WHAT IS REQUIRED:
Return the full set of entries precisely. Do not carry over any pictures.

----

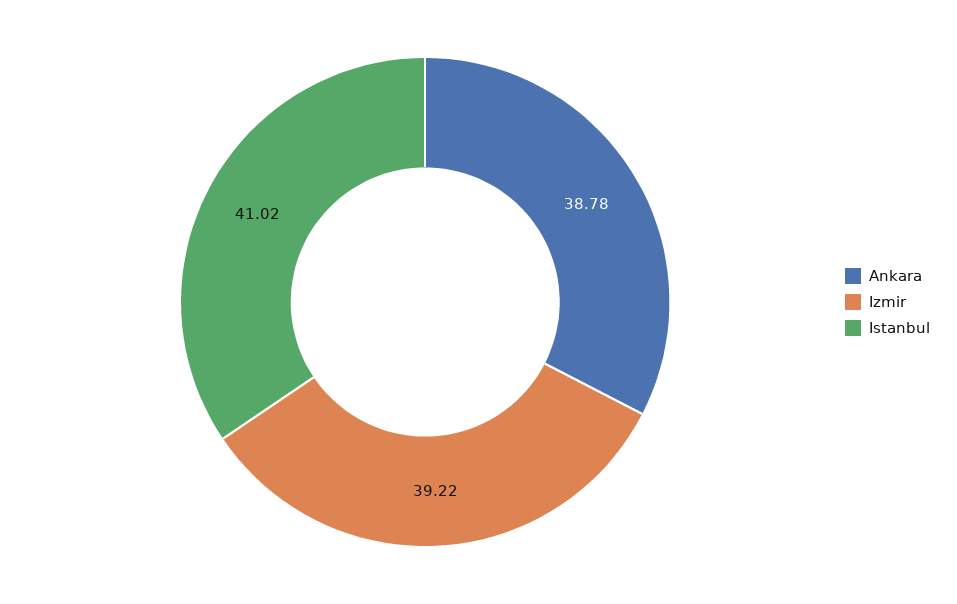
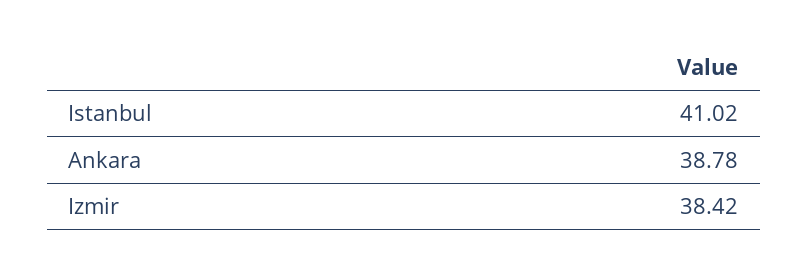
Izmir: 39.22 -> 38.42

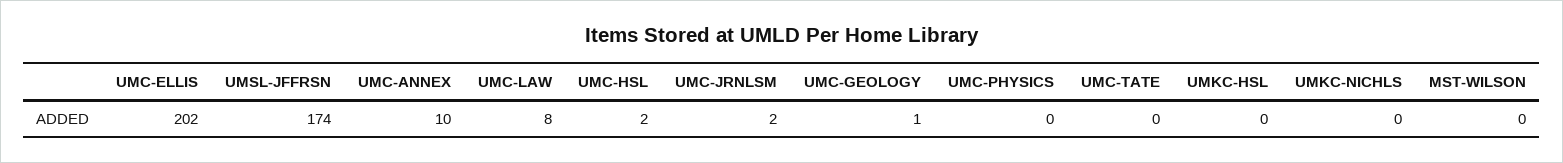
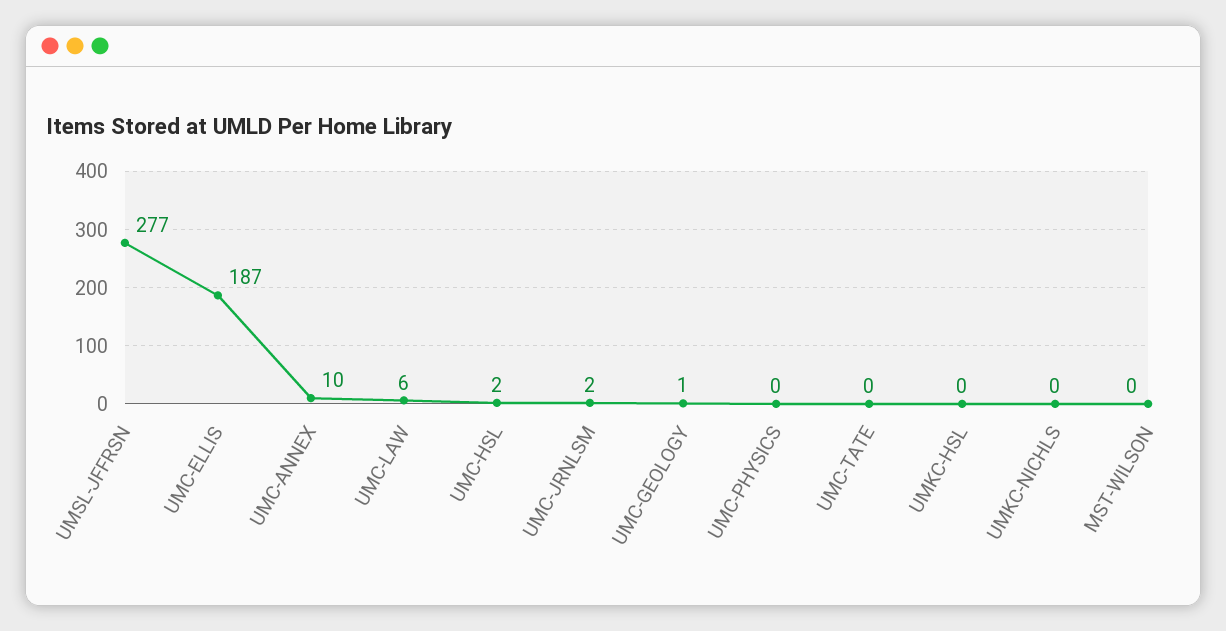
UMC-ELLIS: 202 -> 187
UMSL-JFFRSN: 174 -> 277
UMC-LAW: 8 -> 6

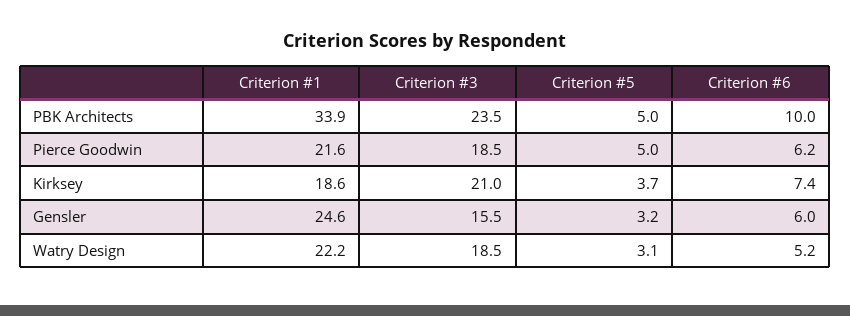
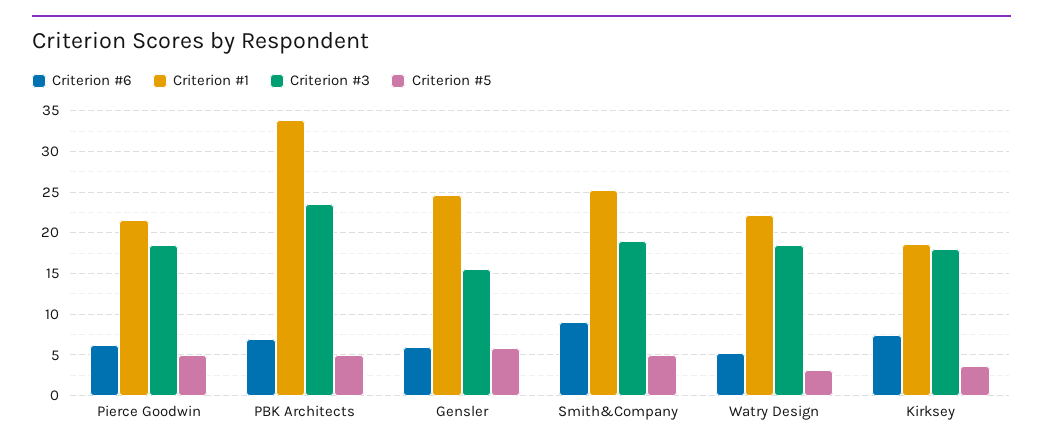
Criterion #6, PBK Architects: 10 -> 7
Criterion #3, Kirksey: 21 -> 18
Criterion #5, Gensler: 3.2 -> 6
Criterion #6, Smith&Company: none -> 9
Criterion #1, Smith&Company: none -> 25
Criterion #3, Smith&Company: none -> 19
Criterion #5, Smith&Company: none -> 5

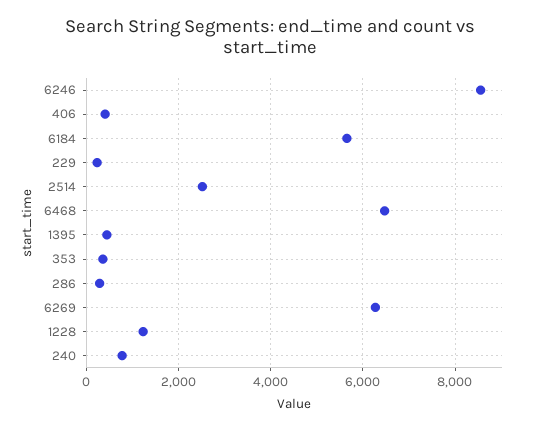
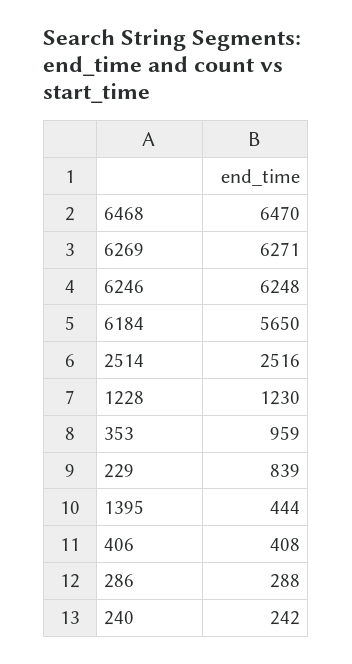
6246: 8600 -> 6248
229: 200 -> 839
353: 400 -> 959
240: 800 -> 242

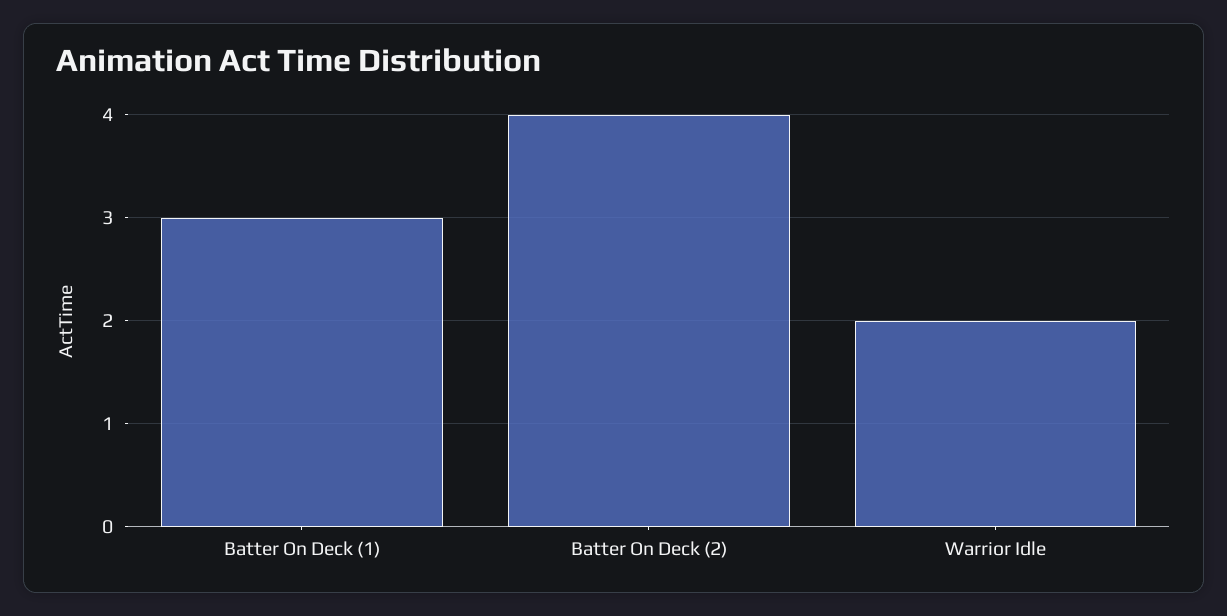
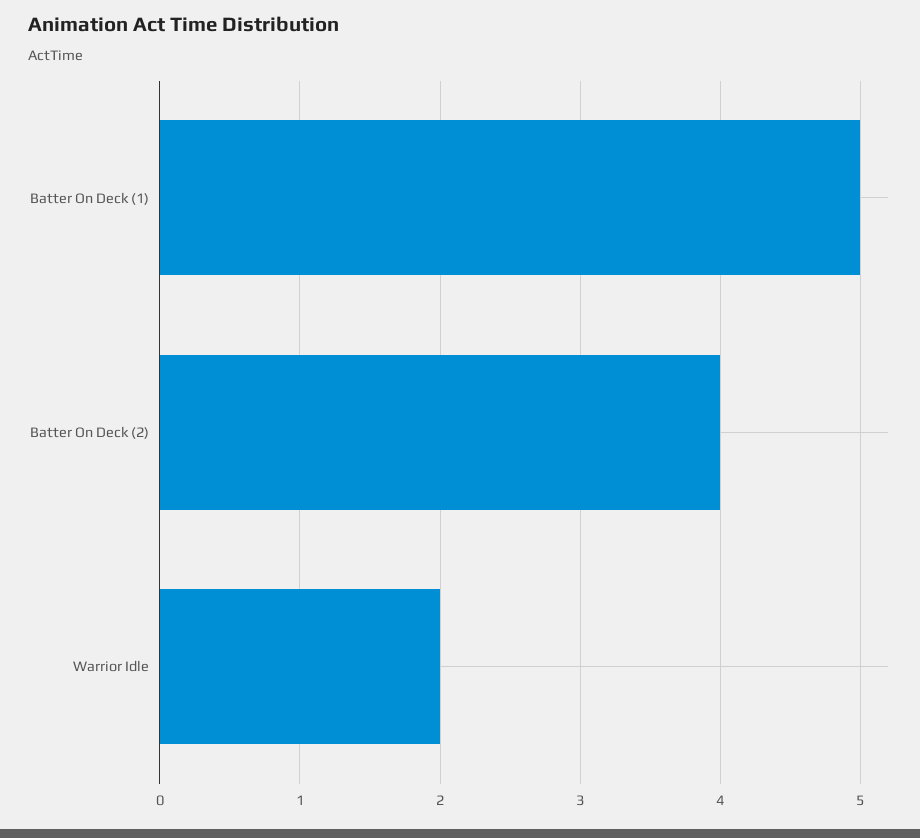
Batter On Deck (1): 3 -> 5

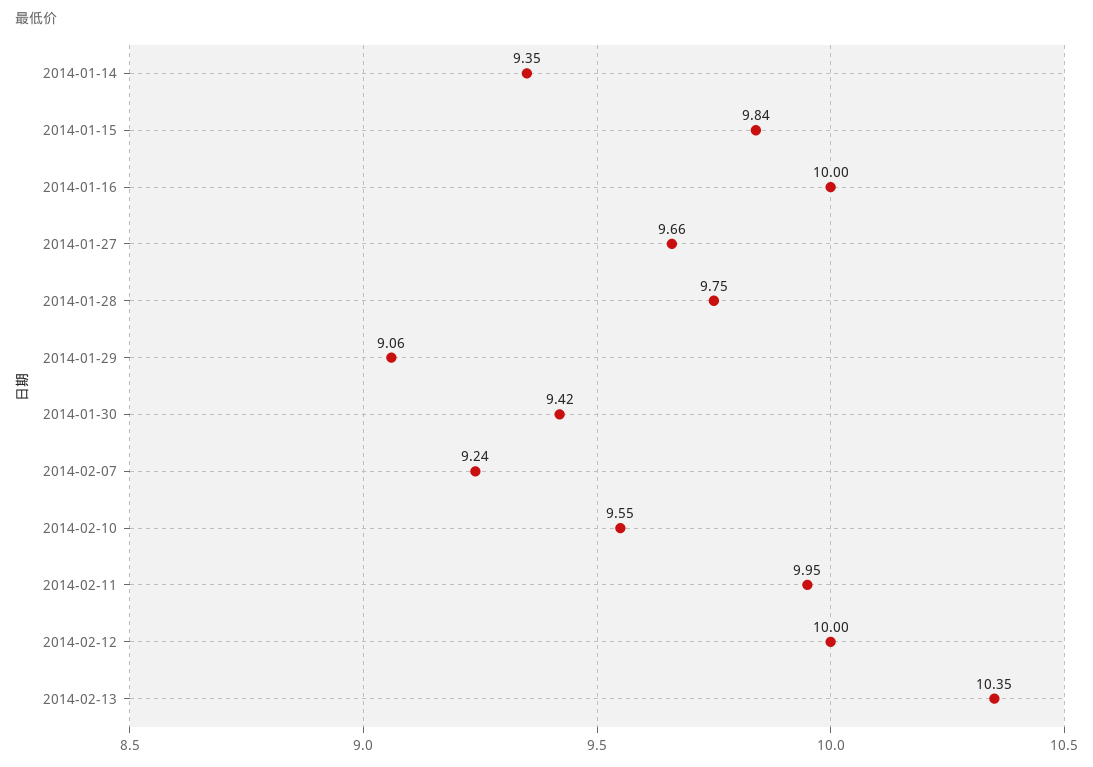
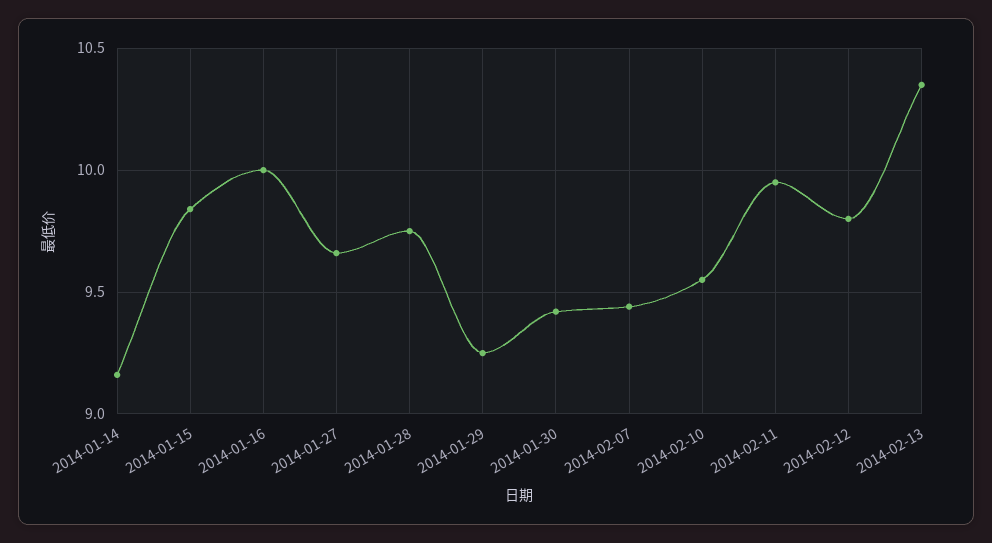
2014-01-14: 9.35 -> 9.15
2014-01-29: 9.06 -> 9.25
2014-02-07: 9.24 -> 9.45
2014-02-12: 10 -> 9.8

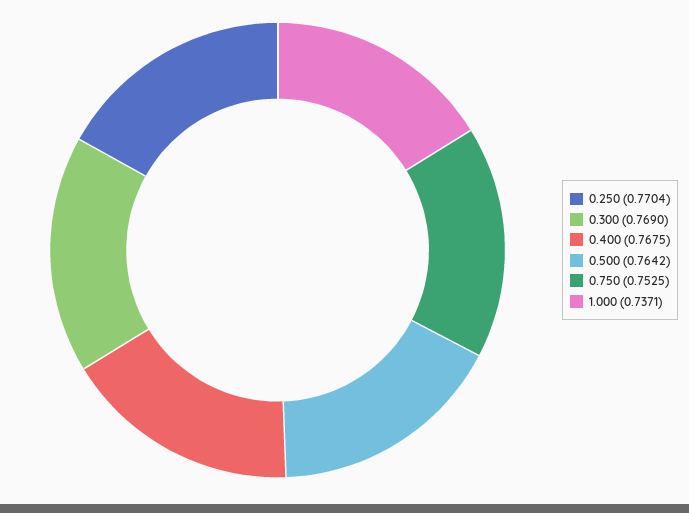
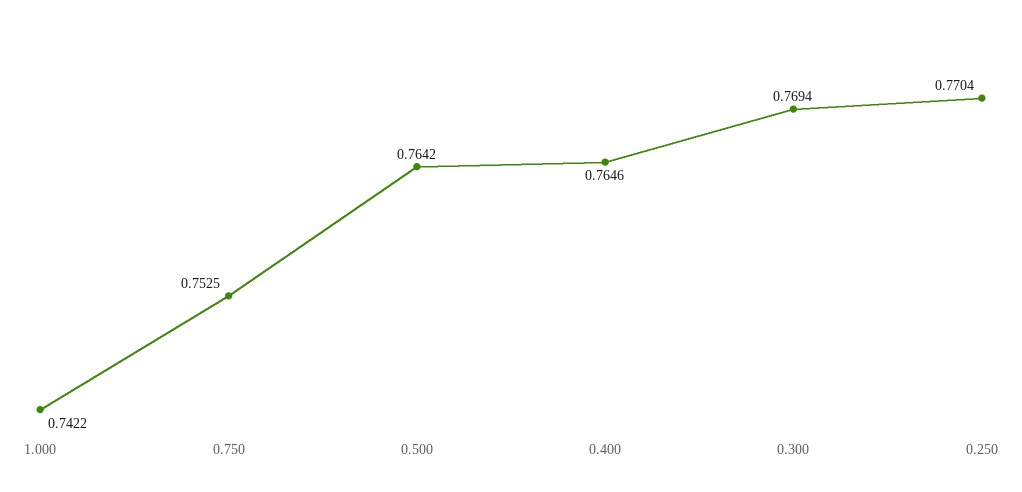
0.300: 0.769 -> 0.7694
0.400: 0.7675 -> 0.7646
1.000: 0.7371 -> 0.7422

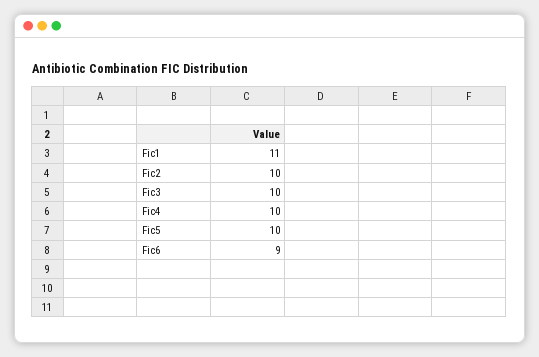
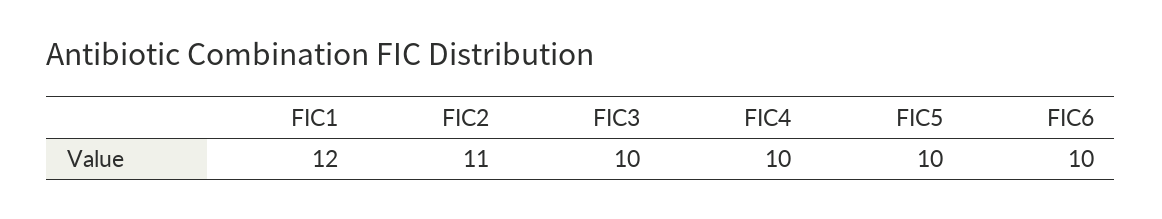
Fic1: 11 -> 12
Fic2: 10 -> 11
Fic6: 9 -> 10

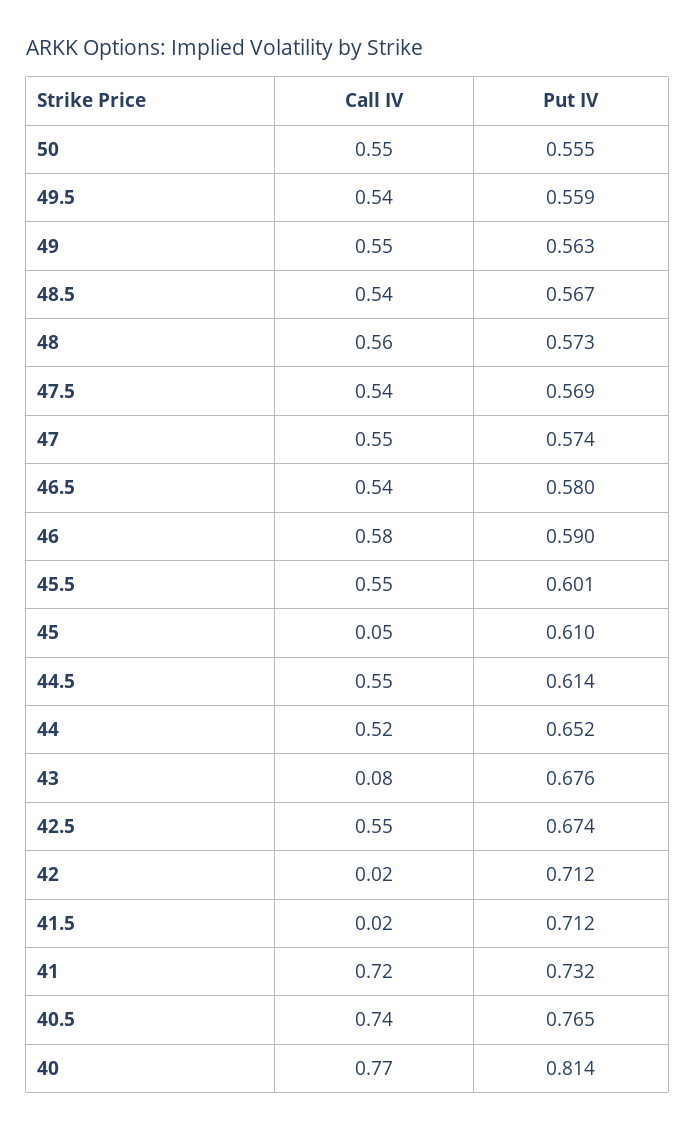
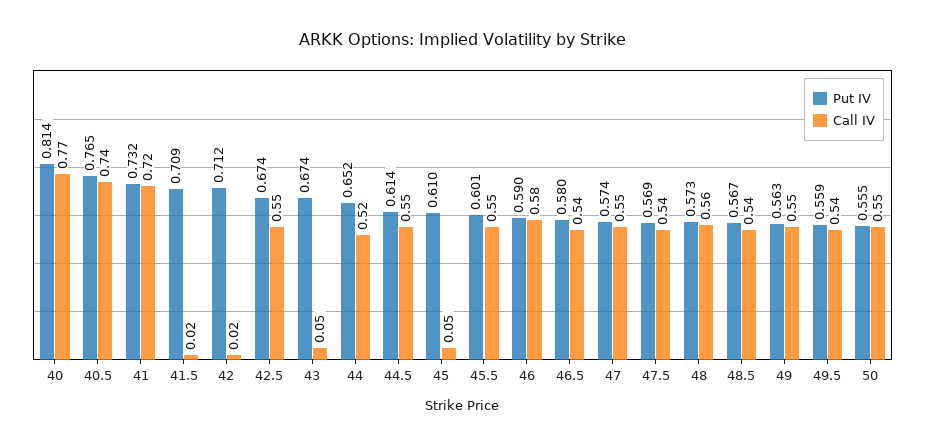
Call IV, 43: 0.08 -> 0.05
Put IV, 43: 0.676 -> 0.674
Put IV, 41.5: 0.712 -> 0.709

----

EXERCISE ANSWER:
Izmir: 39.22 -> 38.42

UMC-ELLIS: 202 -> 187
UMSL-JFFRSN: 174 -> 277
UMC-LAW: 8 -> 6

Criterion #6, PBK Architects: 10 -> 7
Criterion #3, Kirksey: 21 -> 18
Criterion #5, Gensler: 3.2 -> 6
Criterion #6, Smith&Company: none -> 9
Criterion #1, Smith&Company: none -> 25
Criterion #3, Smith&Company: none -> 19
Criterion #5, Smith&Company: none -> 5

6246: 8600 -> 6248
229: 200 -> 839
353: 400 -> 959
240: 800 -> 242

Batter On Deck (1): 3 -> 5

2014-01-14: 9.35 -> 9.15
2014-01-29: 9.06 -> 9.25
2014-02-07: 9.24 -> 9.45
2014-02-12: 10 -> 9.8

0.300: 0.769 -> 0.7694
0.400: 0.7675 -> 0.7646
1.000: 0.7371 -> 0.7422

Fic1: 11 -> 12
Fic2: 10 -> 11
Fic6: 9 -> 10

Call IV, 43: 0.08 -> 0.05
Put IV, 43: 0.676 -> 0.674
Put IV, 41.5: 0.712 -> 0.709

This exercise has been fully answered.